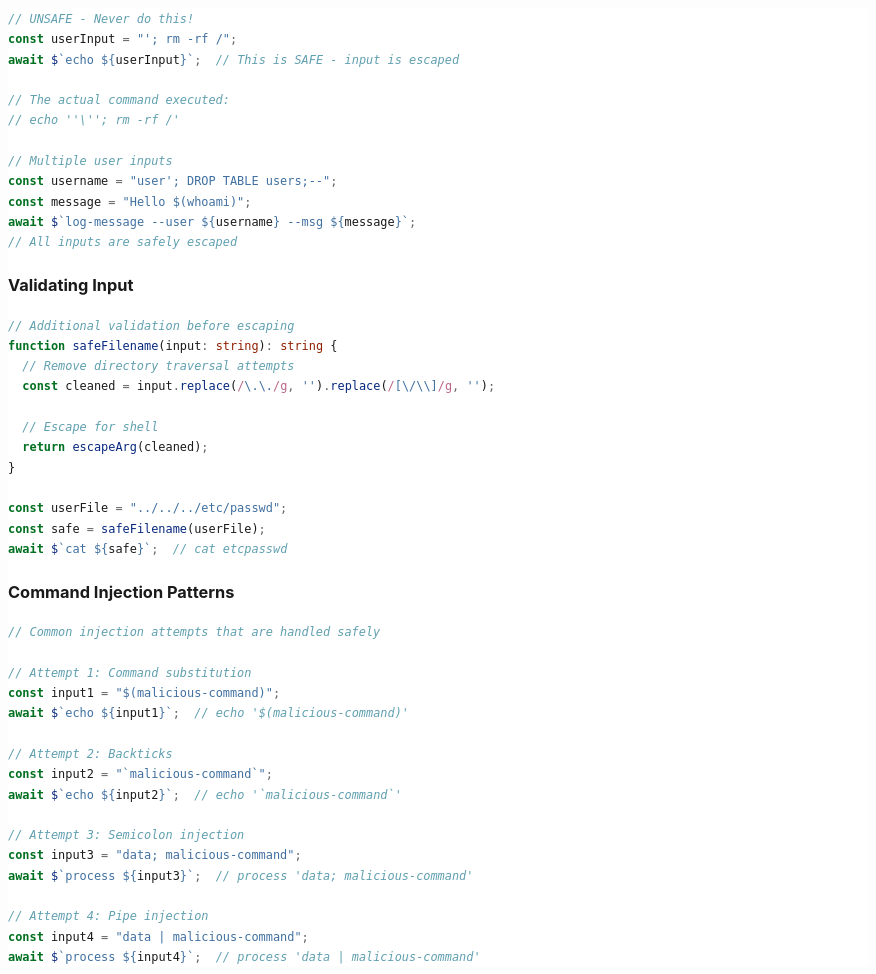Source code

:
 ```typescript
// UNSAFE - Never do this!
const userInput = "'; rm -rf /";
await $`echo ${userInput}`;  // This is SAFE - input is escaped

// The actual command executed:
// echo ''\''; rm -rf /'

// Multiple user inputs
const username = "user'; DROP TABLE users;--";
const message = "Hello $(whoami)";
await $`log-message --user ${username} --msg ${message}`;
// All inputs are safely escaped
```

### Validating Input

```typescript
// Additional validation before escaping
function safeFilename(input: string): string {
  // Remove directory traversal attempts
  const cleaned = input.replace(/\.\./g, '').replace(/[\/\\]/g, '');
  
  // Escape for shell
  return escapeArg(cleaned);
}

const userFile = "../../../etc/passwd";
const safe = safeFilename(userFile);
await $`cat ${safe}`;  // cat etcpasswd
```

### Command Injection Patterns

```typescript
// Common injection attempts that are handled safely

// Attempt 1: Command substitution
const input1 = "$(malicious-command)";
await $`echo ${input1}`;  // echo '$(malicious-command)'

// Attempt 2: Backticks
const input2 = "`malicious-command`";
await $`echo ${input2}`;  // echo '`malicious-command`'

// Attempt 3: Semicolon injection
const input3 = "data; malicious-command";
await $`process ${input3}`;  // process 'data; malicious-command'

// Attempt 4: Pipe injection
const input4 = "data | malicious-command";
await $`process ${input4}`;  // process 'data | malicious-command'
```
---
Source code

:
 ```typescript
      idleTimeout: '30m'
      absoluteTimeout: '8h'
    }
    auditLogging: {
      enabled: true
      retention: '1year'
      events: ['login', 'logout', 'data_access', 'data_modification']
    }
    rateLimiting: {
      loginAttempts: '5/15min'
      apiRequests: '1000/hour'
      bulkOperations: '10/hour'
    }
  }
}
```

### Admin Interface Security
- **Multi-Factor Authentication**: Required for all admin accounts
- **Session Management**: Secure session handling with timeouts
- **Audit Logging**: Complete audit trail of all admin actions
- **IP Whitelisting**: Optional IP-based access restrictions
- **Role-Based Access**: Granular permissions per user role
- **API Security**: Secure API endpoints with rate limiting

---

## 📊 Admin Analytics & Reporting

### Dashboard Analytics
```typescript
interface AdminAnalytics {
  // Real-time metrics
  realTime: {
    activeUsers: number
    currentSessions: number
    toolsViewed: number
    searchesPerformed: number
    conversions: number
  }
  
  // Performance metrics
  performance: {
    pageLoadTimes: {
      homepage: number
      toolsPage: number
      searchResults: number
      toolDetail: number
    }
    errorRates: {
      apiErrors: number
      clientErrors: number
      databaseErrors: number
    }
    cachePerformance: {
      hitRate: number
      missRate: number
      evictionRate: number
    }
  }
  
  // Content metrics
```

■ What you are asked to do: Count the lines in the listing that hold the word "inputs", then give the number and nothing else.

■ Exercise solution: 2